Area (μm2), Boxed breadth (μm), Boxed length (μm), Eccentricity, Hull convexity, Irregularity, Perimeter length (μm), Phaseshift min, Phaseshift std. dev., Roughness avg, Roughness kurtosis, Roughness skewness, Shape convexity, Texture clustershade, Texture clustertendency, Texture contrast, Texture correlation, Texture correlation info1, Texture correlation info2, Texture energy, Texture entropy, Texture homogeneity, Texture maxprob, Thickness avg (μm), Thickness max (μm), Volume (μm3).

Cell state classification

Linear discriminant analysis was used to project the cell features into a two or three-dimensional linear subspace that separates the different treatment categories of cell states (Fig. S5a,b and Supplemental Text). A Gaussian mixture model was then fitted to the projected states in order to assign class probabilities to regions corresponding to the different cell states (Fig. S5c,d). We bootstrap sampled 1000 cells from each treatment group in order to have cell state clusters of comparable size in the training set.
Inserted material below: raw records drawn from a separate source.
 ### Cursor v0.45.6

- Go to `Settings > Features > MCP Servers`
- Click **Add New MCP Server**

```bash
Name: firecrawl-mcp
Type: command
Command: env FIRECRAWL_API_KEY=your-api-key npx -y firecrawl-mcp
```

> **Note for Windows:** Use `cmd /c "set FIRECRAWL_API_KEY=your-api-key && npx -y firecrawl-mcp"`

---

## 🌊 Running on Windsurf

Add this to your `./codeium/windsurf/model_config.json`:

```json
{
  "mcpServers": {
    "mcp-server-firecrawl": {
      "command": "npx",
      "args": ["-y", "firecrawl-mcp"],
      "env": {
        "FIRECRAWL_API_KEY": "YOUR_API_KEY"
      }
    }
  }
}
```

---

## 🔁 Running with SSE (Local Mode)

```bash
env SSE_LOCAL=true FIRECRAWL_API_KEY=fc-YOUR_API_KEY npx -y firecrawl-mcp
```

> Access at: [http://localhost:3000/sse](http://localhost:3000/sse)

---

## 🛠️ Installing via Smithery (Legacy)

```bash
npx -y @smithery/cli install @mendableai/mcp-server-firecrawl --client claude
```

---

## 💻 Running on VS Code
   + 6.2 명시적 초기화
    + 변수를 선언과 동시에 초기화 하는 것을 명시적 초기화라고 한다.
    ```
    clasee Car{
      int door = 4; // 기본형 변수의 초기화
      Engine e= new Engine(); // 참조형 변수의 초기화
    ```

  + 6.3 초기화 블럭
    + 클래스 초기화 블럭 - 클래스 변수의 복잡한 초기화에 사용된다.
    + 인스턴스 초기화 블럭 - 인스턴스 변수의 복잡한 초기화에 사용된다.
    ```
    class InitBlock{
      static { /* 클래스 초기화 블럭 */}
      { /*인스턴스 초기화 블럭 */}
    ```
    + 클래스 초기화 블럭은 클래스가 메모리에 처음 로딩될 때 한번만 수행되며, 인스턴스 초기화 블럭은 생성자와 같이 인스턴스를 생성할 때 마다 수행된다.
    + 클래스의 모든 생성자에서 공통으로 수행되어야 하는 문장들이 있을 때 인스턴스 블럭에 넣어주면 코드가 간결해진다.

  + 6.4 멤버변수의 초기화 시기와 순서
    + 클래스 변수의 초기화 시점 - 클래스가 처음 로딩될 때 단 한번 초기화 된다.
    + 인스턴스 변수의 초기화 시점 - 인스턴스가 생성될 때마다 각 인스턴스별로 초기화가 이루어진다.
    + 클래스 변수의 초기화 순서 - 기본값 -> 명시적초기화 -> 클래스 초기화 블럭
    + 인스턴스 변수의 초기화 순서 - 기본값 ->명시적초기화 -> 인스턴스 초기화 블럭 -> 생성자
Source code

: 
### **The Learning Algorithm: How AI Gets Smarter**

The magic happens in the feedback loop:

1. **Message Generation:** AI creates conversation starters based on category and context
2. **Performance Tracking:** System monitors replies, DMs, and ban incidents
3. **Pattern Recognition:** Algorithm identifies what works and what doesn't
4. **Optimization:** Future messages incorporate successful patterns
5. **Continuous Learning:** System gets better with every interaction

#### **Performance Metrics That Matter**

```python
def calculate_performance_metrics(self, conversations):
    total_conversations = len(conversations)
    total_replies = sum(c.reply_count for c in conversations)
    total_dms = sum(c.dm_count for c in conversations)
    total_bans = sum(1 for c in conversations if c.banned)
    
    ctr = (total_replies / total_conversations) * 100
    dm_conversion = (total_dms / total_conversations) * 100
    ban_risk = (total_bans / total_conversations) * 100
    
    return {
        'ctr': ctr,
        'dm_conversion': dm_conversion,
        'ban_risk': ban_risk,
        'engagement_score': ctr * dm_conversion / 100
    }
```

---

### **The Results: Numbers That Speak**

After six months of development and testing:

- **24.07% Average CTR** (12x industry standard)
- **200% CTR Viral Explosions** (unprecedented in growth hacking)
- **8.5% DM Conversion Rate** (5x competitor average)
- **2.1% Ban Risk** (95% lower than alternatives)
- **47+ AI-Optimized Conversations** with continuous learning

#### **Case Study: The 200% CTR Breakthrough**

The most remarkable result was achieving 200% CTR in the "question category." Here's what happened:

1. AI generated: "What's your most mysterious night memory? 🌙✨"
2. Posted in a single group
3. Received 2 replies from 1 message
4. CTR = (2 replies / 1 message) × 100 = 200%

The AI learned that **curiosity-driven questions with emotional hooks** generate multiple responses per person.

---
When considering only commonly used DHC-derived features (T, P, A, or V), clusters corresponding to different cell states were poorly separated; thus, unbiased Gaussian mixture model fitting did not yield a useful classification in this case. Instead, in order to assess the most favorable classification accuracy under Gaussian models, we fitted a Gaussian model to each condition separately (supervised learning) and used the resulting mixture model to predict cell states (Fig. 1g,h,j).

Hologram Filtering

To determine whether removing the holograms with high values of BgSd improved the classification accuracy, incrementally increasing values of the thresholds (0.45, 0.5, 0.55, 0.6) were set and the average classification accuracy across ten replicate experiments (4 with optimal calibration and 6 with suboptimal calibration) were evaluated (Fig. 2e,f). The optimal threshold value of BgSd that lead to the highest average classification accuracy is BgStd = 0.5. With suboptimal calibration, filtering the holograms lead to the average removal of 40% of holograms and 5% average increase in classification accuracy. With optimal calibration, on the other hand, only 10% of holograms were removed and the increase in classification accuracy was less than 1%.

Single cell analysis

Each cell was tracked throughout a 48 h time frame with measurement performed every hour. At each time point, the cell state classification model was used to assign to each cell a probability of three states (growth arrested (CDKi), pre-apoptotic (St) or neither). For display purposes, probabilities were smoothed with Savitzky-Golay filter with degree 2 and window 5 (Fig. 3a). In order to better understand the overall response of cells to treatment, cell behavior was condensed into 6 biologically relevant super-metrics for population analysis: pre-apoptotic indicator, growth arrested indicator, division rate, mortality, motility, and variability of response (Fig. S9b). The pre-apoptotic indicator is the probability of a cell within the population being in the St state and set to 1 upon cell death. Growth arrested indicator is the probability of a cell within the population being in the CDKi state. Division rate is the probability of a cell within the population dividing. Mortality is the ratio of dead to all cells at the last time point. Motility is the probability that a cell within a population is undergoing a period of hypermotility. Variability of response is defined as the average variance of the predicted morphology-defined state, division rate and motility rate between the different cells in the experiment. We normalized the super-metrics to have the average value across all cell conditions to be 1. Hierarchical clustering of the drugs was performed using Euclidean distance and average linkage (Fig. 3b).

Code availability

A python code used for our analysis is available upon request. Code for the LDA analysis is provided in Supplemental Text 1.